Bien qu’elles aient le droit de travailler, l’autonomie de décision des femmes est restreinte en ce qui concerne l’emploi et l’entreprise individuelle. Par exemple, au Maroc, seul 42 % des femmes font preuve d’autonomie en matière de décision professionnelle (un pourcentage qui chute à 22 % dans les zones rurales). De la même manière, 45 % des femmes algériennes qui ne travaillent pas et qui, auparavant, avaient un emploi ont évoqué la même raison (à noter que ces données sont basées sur des enquêtes de 2004).

Les différences dans la répartition du temps consacré au foyer conditionne souvent le lancement d’une activité entrepreneuriale (ou le développement d’une entreprise déjà établie). Au Maroc, les femmes consacrent cinq heures par jour aux tâches domestiques contre seulement 43 minutes de la part des hommes. La même constatation a été faite en Algérie et en Tunisie, ce qui restreint le temps consacré par les femmes à l’activité entrepreneuriale.
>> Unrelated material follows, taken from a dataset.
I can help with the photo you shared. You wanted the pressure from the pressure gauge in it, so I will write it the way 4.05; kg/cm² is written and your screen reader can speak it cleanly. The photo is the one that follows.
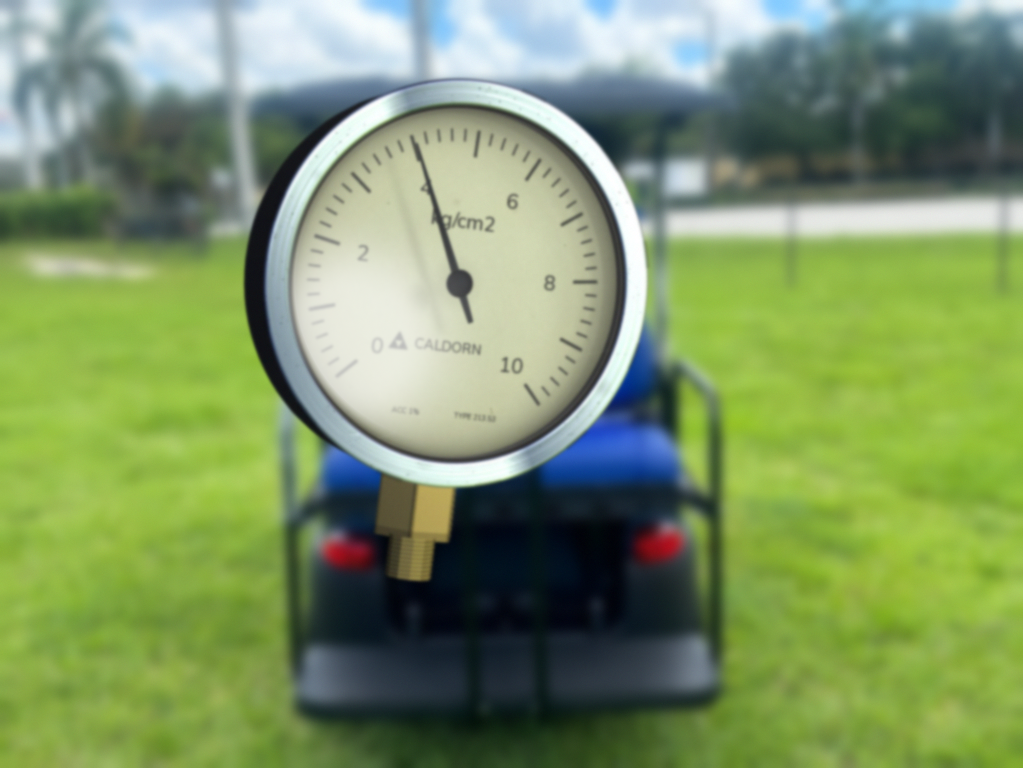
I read 4; kg/cm²
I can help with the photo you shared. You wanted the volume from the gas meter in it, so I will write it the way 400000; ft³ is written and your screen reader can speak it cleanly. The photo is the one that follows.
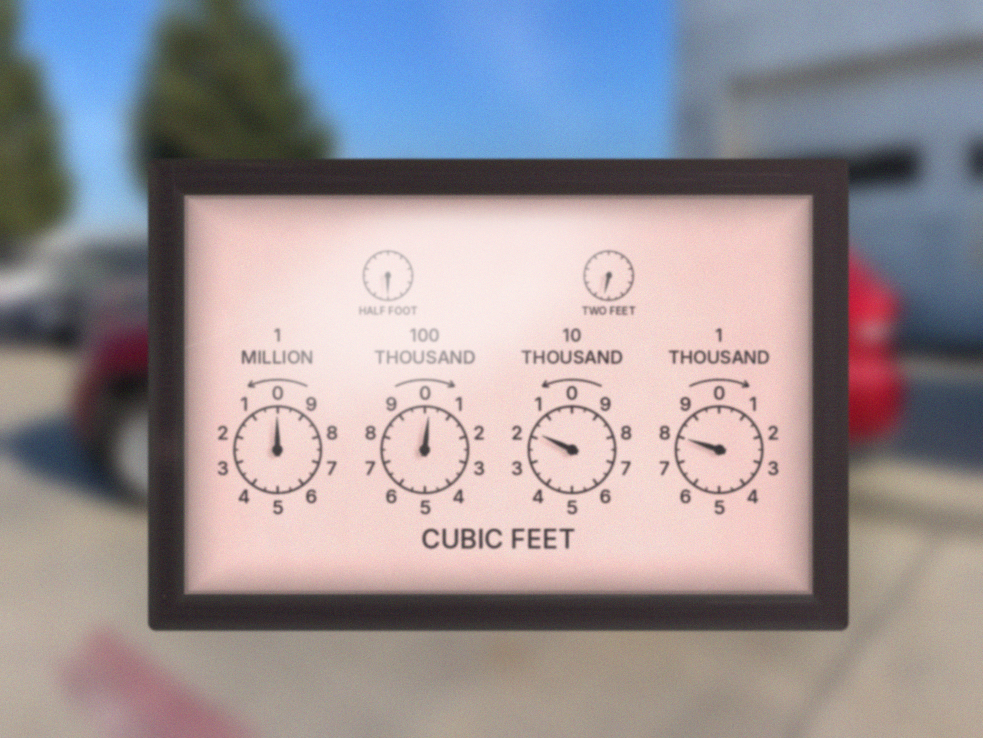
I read 1800; ft³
En Algérie, selon les données de 2012 du ministère des Finances, les femmes consacrent en moyenne 20 heures aux tâches domestiques contre 3 heures pour les hommes. En Tunisie, pour l’année 2000, les femmes consacraient huit fois plus temps à faire le ménage et à s’occuper des enfants que les hommes.

Finalement, les femmes sont moins flexibles que les hommes en termes de mobilité et, par conséquent, elles restent confinées dans des activités qui exigent moins de déplacements ou de voyages, surtout dans les zones reculées. En Égypte par exemple, la mobilité des femmes stagne en dessous du niveau des hommes, tandis que la mobilité des hommes s’est améliorée entre 1988 et 1998, selon une étude de Ragui Assaad et Melanie Arntz publiée en 2005 par le World Development. Par ailleurs, il a été démontré que les femmes qualifiées et sans qualification vivent plus près de leur lieu de travail que leurs homologues masculins (voir le rapport de la Banque mondiale The Status of Progress of Women in the Middle East & North Africa de 2009). Cependant, cette faible mobilité n’est pas seulement due au manque de temps mais aussi aux problèmes de transport et de sécurité, au manque de fiabilité des infrastructures des transports en commun et des infrastructures routières de certaines zones. Comme le suggère le rapport de l’OCDE, l’amélioration des infrastructures qui accroissent la mobilité pourrait avoir un impact positif sur la capacité des femmes d’entreprendre une plus grande variété d’activités entrepreneuriales.

Conclusion

Dans la région MENA, les politiques destinées à promouvoir l’initiative entrepreneuriale des hommes et des femmes sont cruciales. Elles peuvent inclure des améliorations du climat entrepreneurial et des services aux entreprises, ainsi qu’une diffusion plus large des informations ou le renforcement des capacités entrepreneuriales par leur apprentissage à l’école. Ainsi donc, des réponses politiques appropriées et bien élaborées peuvent être apportées pour relever les défis spécifiques auxquels sont confrontées les femmes des pays de la zone au moment de créer et de développer une entreprise, ainsi que pour garantir des bénéfices sociaux et économiques considérables pour la région.